Alexa (Amazon) rolled their own, likewise Siri and Cortana.

for weird pronunciations (AC/DC, Sade, 311) and natural language examples (CCR, The Boss, The King, The Stones) one needs specific rules hard-coded (AC/DC= ack slash Dee See) in to the AVR database. a lot of work went into this several years ago. additionally, there was a lot of time spent optimizing systems for non-native english speakers. it could always be better of course, and similar work would need to be done of other languages.

point is these problems are solvable, so i'm wondering what experiences one could enable.

pippin
2016-06-01, 07:02
One has to understand that there are _two_ aspects to voice recognition:

One is understanding the speech, so to determine what people actually said. That's what Nuance does and what they are pretty good at (even Siri and Google are said to use their system).

The other is the AI to determine what the user wants to tell the system, which is all about semantics and that's what Siri, Google at al are working on.

The speech recognition itself is pretty much solved, I've seen impressive systems (e.g. from Nuance but also Dragon etc.) almost 20 years ago. The problem for actual voice interaction, though, has always been to determine what the user wants...
A sub-problem of this is to detect which language a phrase or even sub-phrase is spoken in.
Here I'm underwhelmed of some systems, especially Siri. I usually use my phone in English which solves the "Music" problem a good part (except for German music, of course) but it means I can no longer navigate in Germany because for the life of me I can't figure what Siri thinks how "Hackescher Markt" should be pronounced in English :) And that would actually be such an easy problem because hey, Siri knows where I am so she should be aware street names are German in Berlin...

How good a solution VR is pretty much depends on the expectations. I know people who like it a lot and who are willing to learn hacks to use it:



for weird pronunciations (AC/DC, Sade, 311) and natural language examples (CCR, The Boss, The King, The Stones) one needs specific rules hard-coded (AC/DC= ack slash Dee See) in to the AVR database. a lot of work went into this several years ago. additionally, there was a lot of time spent optimizing systems for non-native english speakers. it could always be better of course, and similar work would need to be done of other languages.

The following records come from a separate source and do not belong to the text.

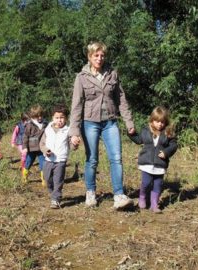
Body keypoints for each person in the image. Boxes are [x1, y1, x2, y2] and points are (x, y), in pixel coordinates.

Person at [69, 41, 135, 210]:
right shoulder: (81, 77)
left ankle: (119, 195)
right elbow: (76, 106)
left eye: (102, 55)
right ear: (89, 57)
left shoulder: (112, 74)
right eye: (96, 55)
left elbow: (121, 100)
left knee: (117, 158)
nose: (99, 58)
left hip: (110, 122)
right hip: (89, 123)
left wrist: (129, 122)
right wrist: (74, 132)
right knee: (92, 160)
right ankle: (90, 193)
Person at [128, 106, 178, 213]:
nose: (160, 124)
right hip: (146, 163)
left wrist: (166, 152)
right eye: (157, 121)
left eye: (162, 122)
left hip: (160, 164)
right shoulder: (146, 131)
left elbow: (173, 146)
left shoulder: (167, 133)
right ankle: (142, 196)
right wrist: (131, 134)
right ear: (152, 120)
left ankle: (154, 204)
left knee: (158, 185)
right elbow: (138, 140)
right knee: (146, 183)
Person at [40, 104, 75, 209]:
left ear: (66, 118)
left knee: (58, 180)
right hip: (48, 159)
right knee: (47, 179)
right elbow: (41, 144)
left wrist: (75, 143)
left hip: (60, 160)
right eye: (57, 118)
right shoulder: (47, 129)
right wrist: (46, 150)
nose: (59, 120)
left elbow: (71, 145)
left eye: (62, 118)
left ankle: (56, 199)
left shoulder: (68, 131)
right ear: (52, 118)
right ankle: (53, 192)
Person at [22, 105, 48, 185]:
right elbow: (25, 136)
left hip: (42, 148)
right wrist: (25, 147)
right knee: (28, 162)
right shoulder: (29, 125)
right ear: (33, 116)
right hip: (31, 149)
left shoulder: (45, 124)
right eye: (37, 116)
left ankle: (44, 179)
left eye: (41, 115)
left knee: (43, 163)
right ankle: (24, 176)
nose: (40, 117)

point is these problems are solvable, so i'm wondering what experiences one could enable.

That's the point: some people think VW will understand them like they _mean_ things (not even other people will always understand what you _say_). They are usually quickly disappointed.
Then there are people (like me) who find it deeply awkward to talk to their hardware aloud in the presence of other people (and I find it disturbing if others do it) which significantly limits the usefulness if you are not home alone.
And then there are people who love to have a complete hands-off interaction and are willing to learn to use the system (and learn what kind of pronunciation it expects), for them this can already work really well even today.

I think voice interaction will always stay an interaction model that only works for part of the population but I'm pretty sure it can work pretty well for those who like it.

mherger
2016-06-01, 07:24
> The speech recognition itself is pretty much solved, I've seen
> impressive systems (e.g. from Nuance but also Dragon etc.)

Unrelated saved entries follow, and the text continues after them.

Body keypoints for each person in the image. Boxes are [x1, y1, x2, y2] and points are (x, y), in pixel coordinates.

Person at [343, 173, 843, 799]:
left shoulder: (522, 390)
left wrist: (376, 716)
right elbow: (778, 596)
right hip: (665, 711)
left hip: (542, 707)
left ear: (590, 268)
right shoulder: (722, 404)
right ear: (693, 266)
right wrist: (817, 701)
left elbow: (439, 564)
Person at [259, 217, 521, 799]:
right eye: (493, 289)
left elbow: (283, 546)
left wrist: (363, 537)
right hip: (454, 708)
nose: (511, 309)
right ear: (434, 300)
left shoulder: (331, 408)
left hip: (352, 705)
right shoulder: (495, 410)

hehe... Dragon, now a Nuance product :-)

http://www.nuance.de/dragon/index.htm

--

Michael

cliveb
2016-06-01, 07:36
... I keep my eyes on the road and my hands upon the wheel, ...
Presumably while listening to "Seven Little Girls Sitting in the Back Seat"?
(Sorry, couldn't resist)

netchord
2016-06-01, 17:25
I think voice interaction will always stay an interaction model that only works for part of the population but I'm pretty sure it can work pretty well for those who like it.

and if you were one of that part of the population, what would you like to do with it?

pippin
2016-06-01, 17:50
Didn't I say that close to the top of this thread?